[Design files in text formats]
○ ○ ○ ○ ○ ○ ○

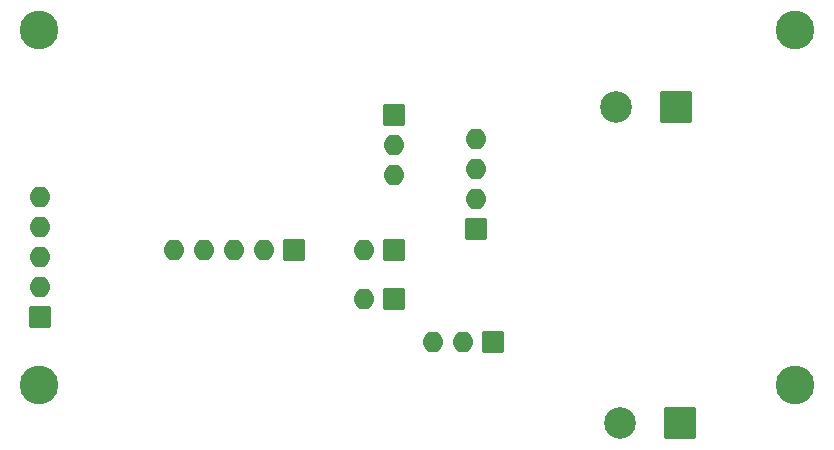
<source format=gbs>
G04 #@! TF.GenerationSoftware,KiCad,Pcbnew,8.0.4*
G04 #@! TF.CreationDate,2024-08-24T09:35:19+02:00*
G04 #@! TF.ProjectId,letitrain,6c657469-7472-4616-996e-2e6b69636164,rev?*
G04 #@! TF.SameCoordinates,Original*
G04 #@! TF.FileFunction,Soldermask,Bot*
G04 #@! TF.FilePolarity,Negative*
%FSLAX46Y46*%
G04 Gerber Fmt 4.6, Leading zero omitted, Abs format (unit mm)*
G04 Created by KiCad (PCBNEW 8.0.4) date 2024-08-24 09:35:19*
%MOMM*%
%LPD*%
G01*
G04 APERTURE LIST*
G04 Aperture macros list*
%AMRoundRect*
0 Rectangle with rounded corners*
0 $1 Rounding radius*
0 $2 $3 $4 $5 $6 $7 $8 $9 X,Y pos of 4 corners*
0 Add a 4 corners polygon primitive as box body*
4,1,4,$2,$3,$4,$5,$6,$7,$8,$9,$2,$3,0*
0 Add four circle primitives for the rounded corners*
1,1,$1+$1,$2,$3*
1,1,$1+$1,$4,$5*
1,1,$1+$1,$6,$7*
1,1,$1+$1,$8,$9*
0 Add four rect primitives between the rounded corners*
20,1,$1+$1,$2,$3,$4,$5,0*
20,1,$1+$1,$4,$5,$6,$7,0*
20,1,$1+$1,$6,$7,$8,$9,0*
20,1,$1+$1,$8,$9,$2,$3,0*%
G04 Aperture macros list end*
%ADD10RoundRect,0.038000X1.300000X1.300000X-1.300000X1.300000X-1.300000X-1.300000X1.300000X-1.300000X0*%
%ADD11C,2.676000*%
%ADD12RoundRect,0.038000X-0.850000X0.850000X-0.850000X-0.850000X0.850000X-0.850000X0.850000X0.850000X0*%
%ADD13O,1.776000X1.776000*%
%ADD14C,3.276000*%
%ADD15RoundRect,0.038000X-0.850000X-0.850000X0.850000X-0.850000X0.850000X0.850000X-0.850000X0.850000X0*%
%ADD16RoundRect,0.038000X0.850000X0.850000X-0.850000X0.850000X-0.850000X-0.850000X0.850000X-0.850000X0*%
G04 APERTURE END LIST*
D10*
X88880000Y-48500000D03*
D11*
X83800000Y-48500000D03*
D12*
X65010000Y-64800000D03*
D13*
X62470000Y-64800000D03*
D14*
X35000000Y-72000000D03*
D15*
X65000000Y-49160000D03*
D13*
X65000000Y-51700000D03*
X65000000Y-54240000D03*
D14*
X99000000Y-42000000D03*
D12*
X56600000Y-60640000D03*
D13*
X54060000Y-60640000D03*
X51520000Y-60640000D03*
X48980000Y-60640000D03*
X46440000Y-60640000D03*
D16*
X72000000Y-58800000D03*
D13*
X72000000Y-56260000D03*
X72000000Y-53720000D03*
X72000000Y-51180000D03*
D10*
X89250000Y-75300000D03*
D11*
X84170000Y-75300000D03*
D14*
X35000000Y-42000000D03*
D16*
X35050000Y-66300000D03*
D13*
X35050000Y-63760000D03*
X35050000Y-61220000D03*
X35050000Y-58680000D03*
X35050000Y-56140000D03*
D14*
X99000000Y-72000000D03*
D12*
X65010000Y-60600000D03*
D13*
X62470000Y-60600000D03*
D12*
X73400000Y-68400000D03*
D13*
X70860000Y-68400000D03*
X68320000Y-68400000D03*
M02*

</source>
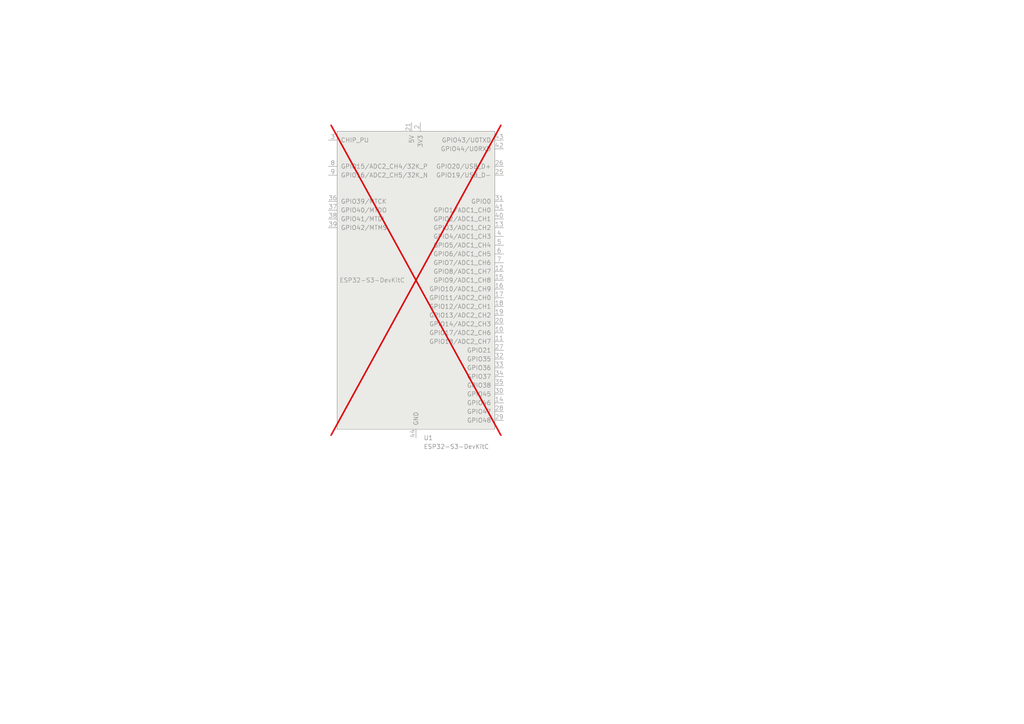
<source format=kicad_sch>
(kicad_sch
	(version 20231120)
	(generator "eeschema")
	(generator_version "8.0")
	(uuid "f7207ef9-df51-406d-be70-1cd709142771")
	(paper "A4")
	
	(symbol
		(lib_id "Espressif:ESP32-S3-DevKitC")
		(at 120.65 81.28 0)
		(unit 1)
		(exclude_from_sim no)
		(in_bom no)
		(on_board no)
		(dnp yes)
		(fields_autoplaced yes)
		(uuid "7cfd4815-2639-4258-9d62-6b6fbdf1b893")
		(property "Reference" "U1"
			(at 122.8441 127 0)
			(effects
				(font
					(size 1.27 1.27)
				)
				(justify left)
			)
		)
		(property "Value" "ESP32-S3-DevKitC"
			(at 122.8441 129.54 0)
			(effects
				(font
					(size 1.27 1.27)
				)
				(justify left)
			)
		)
		(property "Footprint" "Espressif:ESP32-S3-DevKitC"
			(at 120.65 138.43 0)
			(effects
				(font
					(size 1.27 1.27)
				)
				(hide yes)
			)
		)
		(property "Datasheet" ""
			(at 60.96 83.82 0)
			(effects
				(font
					(size 1.27 1.27)
				)
				(hide yes)
			)
		)
		(property "Description" "ESP32-S3-DevKitC"
			(at 120.65 81.28 0)
			(effects
				(font
					(size 1.27 1.27)
				)
				(hide yes)
			)
		)
		(pin "39"
			(uuid "fce1d074-2a93-419e-b07e-b58b682070eb")
		)
		(pin "24"
			(uuid "bcac9e5c-5c71-4408-949c-e685b16d9015")
		)
		(pin "3"
			(uuid "b76b8137-2538-4041-b737-00f0a059e5f3")
		)
		(pin "6"
			(uuid "55bd1ec6-49bf-48a4-8bd2-45c36e38d7b8")
		)
		(pin "4"
			(uuid "74a2b210-5694-459f-a3b3-4fb6fef4ce73")
		)
		(pin "41"
			(uuid "b4232305-4273-4444-b605-9f899aec6129")
		)
		(pin "22"
			(uuid "4c5bc076-be9d-4a97-89d6-4dd7dc5236d6")
		)
		(pin "7"
			(uuid "4ebbb5f3-4149-4b3f-85ff-599b5e9c7ba2")
		)
		(pin "14"
			(uuid "7a205dfa-3936-4c41-8ce4-682a42e88eb2")
		)
		(pin "23"
			(uuid "9ab9e648-5e34-4f2c-92d1-1be57323dde0")
		)
		(pin "34"
			(uuid "fba29726-3389-4c0c-b107-955d89f4655c")
		)
		(pin "27"
			(uuid "6fbd7180-f6b0-4814-8209-3c6cca1e7ead")
		)
		(pin "2"
			(uuid "3b4442d2-47fb-49c3-a7e0-c759b64da660")
		)
		(pin "15"
			(uuid "3d9a81a7-0d58-4544-ac5e-2335f59c663f")
		)
		(pin "17"
			(uuid "119c31c5-c25b-4748-a5a7-c90f8b1e0dcb")
		)
		(pin "20"
			(uuid "102eb52f-8f70-42e2-816d-afc9d2f30c64")
		)
		(pin "33"
			(uuid "e235dcbc-cbed-4503-8e91-b21ec8350973")
		)
		(pin "37"
			(uuid "0f7cc02b-1f07-43f0-828a-becec4b3efd1")
		)
		(pin "1"
			(uuid "b6889591-abb1-4145-a7bb-f6bef7a2bc25")
		)
		(pin "29"
			(uuid "8082f1d9-6719-4a86-a822-b28a28de0b9b")
		)
		(pin "9"
			(uuid "9a1a3798-f6ff-4336-ac29-abb984db2b11")
		)
		(pin "5"
			(uuid "ecf42942-12a5-432b-983b-37cf877cdf3b")
		)
		(pin "40"
			(uuid "bbfb2d49-5b70-4d3c-b305-c7dec3f541ac")
		)
		(pin "25"
			(uuid "71c527ea-824c-49bc-85c8-3bead9d85edf")
		)
		(pin "19"
			(uuid "080fe6a3-5d76-4cc3-abd4-e9717b133e4d")
		)
		(pin "10"
			(uuid "05160bf6-94a2-47ba-9ea9-c9d1c3747e63")
		)
		(pin "30"
			(uuid "4b68221c-9f97-455f-b695-3841c8b30c4a")
		)
		(pin "26"
			(uuid "c6fc0104-c446-41ec-99bb-560738b76443")
		)
		(pin "42"
			(uuid "ed9bf4b7-f90e-45fb-a00c-4dcbe9d9653e")
		)
		(pin "43"
			(uuid "29e5c0c0-05d6-4c0b-b634-a5e30bcadfc9")
		)
		(pin "13"
			(uuid "844f6b64-7901-45cd-b233-c2126cbbbe81")
		)
		(pin "44"
			(uuid "2ec1dd63-fd10-4804-bbc7-9b0f9b446f3e")
		)
		(pin "28"
			(uuid "5a9298a5-894f-4752-bbbd-c6078fa7e315")
		)
		(pin "11"
			(uuid "503927ac-19c9-452b-b810-ca56bcb9e09d")
		)
		(pin "31"
			(uuid "4662dc3b-b45f-4c1e-bf3a-527c3f590511")
		)
		(pin "32"
			(uuid "fa0ff687-bf8b-4919-b042-e05e2480e9a0")
		)
		(pin "35"
			(uuid "39e5d761-e016-4a42-a4ab-7e75d3b7626c")
		)
		(pin "38"
			(uuid "4ed412a5-aed5-425b-a4ab-78f9e3659ecc")
		)
		(pin "21"
			(uuid "2eec5725-ab72-443d-8acb-eb93f4756492")
		)
		(pin "36"
			(uuid "f12aff42-ff05-484e-b0d7-6f29356e1f4d")
		)
		(pin "8"
			(uuid "b6405fd8-2cb4-46af-9e5d-b098e2599121")
		)
		(pin "16"
			(uuid "b4e6ebcf-0f9a-4e59-a4db-5045e34df930")
		)
		(pin "12"
			(uuid "073a9476-871a-4319-957f-413a04b04777")
		)
		(pin "18"
			(uuid "04770152-060c-4488-a4df-b0d0b09986fd")
		)
		(instances
			(project "ESP32_SensorScope"
				(path "/53b18f60-802b-4114-ad1b-2672cfed64a1/b3798592-74ac-4b95-8881-9a4334d48d96"
					(reference "U1")
					(unit 1)
				)
			)
		)
	)
)

</source>
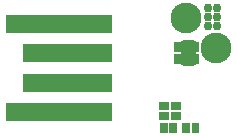
<source format=gbr>
G04 start of page 11 for group -4063 idx -4063 *
G04 Title: (unknown), componentmask *
G04 Creator: pcb 4.2.0 *
G04 CreationDate: Fri Jun 19 09:17:45 2020 UTC *
G04 For: commonadmin *
G04 Format: Gerber/RS-274X *
G04 PCB-Dimensions (mil): 6000.00 5000.00 *
G04 PCB-Coordinate-Origin: lower left *
%MOIN*%
%FSLAX25Y25*%
%LNTOPMASK*%
%ADD44C,0.0001*%
%ADD43C,0.0200*%
%ADD42C,0.1027*%
%ADD41C,0.0300*%
G54D41*X72500Y44500D03*
Y41500D03*
X69500Y44500D03*
Y41500D03*
Y38500D03*
X72500D03*
G54D42*X72250Y31000D03*
G54D43*X64500Y32700D02*X65100Y32100D01*
G54D44*G36*
X64100Y33100D02*Y31100D01*
X66600D01*
Y33100D01*
X64100D01*
G37*
G54D43*X64500Y28700D02*X65100Y28100D01*
G54D44*G36*
X64100Y29100D02*Y27100D01*
X66600D01*
Y29100D01*
X64100D01*
G37*
G36*
X56034Y6177D02*X53466D01*
Y2823D01*
X56034D01*
Y6177D01*
G37*
G36*
X59182D02*X56614D01*
Y2823D01*
X59182D01*
Y6177D01*
G37*
G36*
X63460D02*X60892D01*
Y2823D01*
X63460D01*
Y6177D01*
G37*
G36*
X53073Y9784D02*Y7216D01*
X56427D01*
Y9784D01*
X53073D01*
G37*
G36*
Y12932D02*Y10364D01*
X56427D01*
Y12932D01*
X53073D01*
G37*
G36*
X57073Y9784D02*Y7216D01*
X60427D01*
Y9784D01*
X57073D01*
G37*
G36*
Y12932D02*Y10364D01*
X60427D01*
Y12932D01*
X57073D01*
G37*
G36*
X66608Y6177D02*X64040D01*
Y2823D01*
X66608D01*
Y6177D01*
G37*
G36*
X2017Y12641D02*Y6703D01*
X37483D01*
Y12641D01*
X2017D01*
G37*
G54D42*X62250Y41000D03*
G54D44*G36*
X2017Y42169D02*Y36231D01*
X37483D01*
Y42169D01*
X2017D01*
G37*
G54D43*X61400Y30100D02*X64400D01*
X65100Y30800D01*
G54D44*G36*
X64100Y31800D02*Y29800D01*
X66600D01*
Y31800D01*
X64100D01*
G37*
G54D43*X63500Y30700D02*X64100Y30100D01*
X62900D02*X63500Y30700D01*
X60700Y30800D02*X61400Y30100D01*
G54D44*G36*
X58200Y31800D02*Y29800D01*
X61700D01*
Y31800D01*
X58200D01*
G37*
G54D43*X61700Y30100D02*X62300Y30700D01*
X62900Y30100D01*
X60800Y32100D02*X61400Y32700D01*
G54D44*G36*
X58200Y33100D02*Y31100D01*
X61800D01*
Y33100D01*
X58200D01*
G37*
G54D43*X61600Y32700D02*X62300Y32000D01*
X61400Y32700D02*X61600D01*
X61400D02*X64500D01*
X62300Y32000D02*X63000Y32700D01*
X62800D02*X63500Y32000D01*
X64200Y32700D01*
X61400Y26100D02*X64400D01*
X65100Y26800D01*
G54D44*G36*
X64100Y27800D02*Y25800D01*
X66600D01*
Y27800D01*
X64100D01*
G37*
G54D43*X63500Y26700D02*X64100Y26100D01*
X62900D02*X63500Y26700D01*
X60700Y26800D02*X61400Y26100D01*
G54D44*G36*
X58200Y27800D02*Y25800D01*
X61700D01*
Y27800D01*
X58200D01*
G37*
G54D43*X61700Y26100D02*X62300Y26700D01*
X62900Y26100D01*
X61400Y28700D02*X64500D01*
X60800Y28100D02*X61400Y28700D01*
X61600D01*
X62800D02*X63500Y28000D01*
X64200Y28700D01*
G54D44*G36*
X58200Y29100D02*Y27100D01*
X61800D01*
Y29100D01*
X58200D01*
G37*
G36*
X7923Y32326D02*Y26388D01*
X37483D01*
Y32326D01*
X7923D01*
G37*
G36*
Y22484D02*Y16546D01*
X37483D01*
Y22484D01*
X7923D01*
G37*
G54D43*X61600Y28700D02*X62300Y28000D01*
X63000Y28700D01*
M02*

</source>
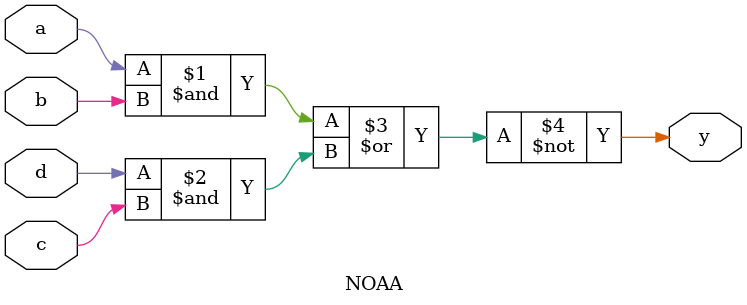
<source format=v>
`timescale 1ns / 1ps



module NOAA(
    input a,
    input b,
    input c,
    input d,
    output y
    );
   
    assign #5 y= ~(a&b | d&c);
endmodule

</source>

○ ○ ○ ○ ○ ○ ○

**ACTIVITY**
Please go through the data above and copy each line containing the word "primitives".

**TASK RESULT**
0 Add four circle primitives for the rounded corners*
0 Add four rect primitives between the rounded corners*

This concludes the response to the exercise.